Over the past year, there have been reports of wildlife across the world infected with SARS-CoV-2. These include non-human primates such as gorillas, big cats such as tigers, lions, pumas, cougars and snow leopards, and mustelids such as ferrets, minks on an animal farm. .

Experimental research and reports also show that many mammals including cats, dogs, voles, ferrets, fruit bats, hamsters, mink, pigs, rabbits, raccoon dogs, shrews and white-tailed deer can be infected with the virus.

Can these animals transmit SARS-CoV-2 infection to humans?
Current studies do not indicate that animals transmit the infection to humans.

How do you know if animals have become infected with SARS-CoV-2?
Symptoms of SARS-CoV-2 in animals can include poor appetite, anorexia, coughing, sneezing, wheezing, runny nose, fever, respiratory distress. If any or all of the above symptoms are noticed, samples should be collected and sent immediately for diagnostics, including RT-PCR for SARS-CoV-2.

How to worry about collecting samples from an animal living in captivity to test for SARS-CoV-2 infection?
Wear personal protective equipment (PPE) before going to the animal pen. Collect nasal or oral swab samples if possible or nasal / saliva / fecal discharge samples or rectal swabs for COVID-19 testing. Use only sterile nylon or flocked polyester swabs for sample collection and store them in the VTM. DO NOT use cotton swabs.

How should individuals collect samples from a post-mortem examination to test for SARS-CoV-2 infection?
Collect samples as soon as possible after the animal’s death. Wear PPE before approaching the carcass. Take deep throat, nasopharyngeal, tracheal and lung samples.

How should people collect samples from a wild animal in the wild to test for SARS-CoV-2 infection?
Make repeated observations of the animal suspected of being infected. Mark any particular mark, scar, etc. for animal identification. Take videos of the animal and seek expert advice before taking further action. VTM nasal / oropharyngeal swabs should be collected and sent for further testing.

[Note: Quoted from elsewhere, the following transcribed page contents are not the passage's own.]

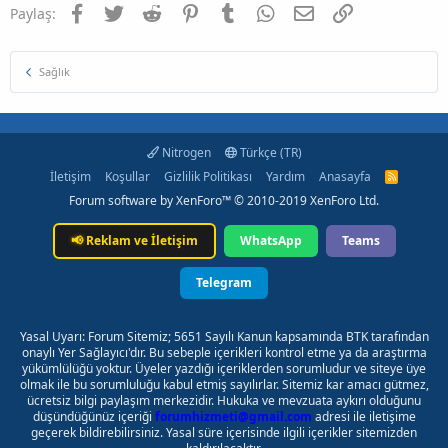
Facebook
Twitter
Reddit
Pinterest
Tumblr
WhatsApp
E-posta
Link
Paylaş:
Sağlık
Nitrogen
Türkçe (TR)
İletişim
Koşullar
Gizlilik Politikası
Yardım
Anasayfa
R
S
Forum software by XenForo™
© 2010-2019 XenForo Ltd.
S
📢
Reklam ve İletişim
WhatsApp
Teams
Telegram
Yasal Uyarı: Forum Sitemiz; 5651 Sayılı Kanun kapsamında BTK tarafından
onaylı Yer Sağlayıcı'dır. Bu sebeple içerikleri kontrol etme ya da araştırma
yükümlülüğü yoktur. Üyeler yazdığı içeriklerden sorumludur ve siteye üye
olmak ile bu sorumluluğu kabul etmiş sayılırlar. Sitemiz kar amacı gütmez,
ücretsiz bilgi paylaşım merkezidir. Hukuka ve mevzuata aykırı olduğunu
düşündüğünüz içeriği
forumhizmeti@gmail.com
adresi ile iletişime
geçerek bildirebilirsiniz. Yasal süre içerisinde ilgili içerikler sitemizden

What food and medicine should I give the animals until their test results arrive?
The decision should be made by the veterinarian in charge of animal care in the establishment. There is no standardized specific treatment regimen for SARS-COV-2 infection in wildlife. Symptomatic treatment is currently the preferred approach. Feed the animals with their usual diet and with the appropriate hygienic precautions: washing the meat in clean running water at least twice and followed by a single washing in hot water, using a gentle jet for 2-3 minutes before feeding.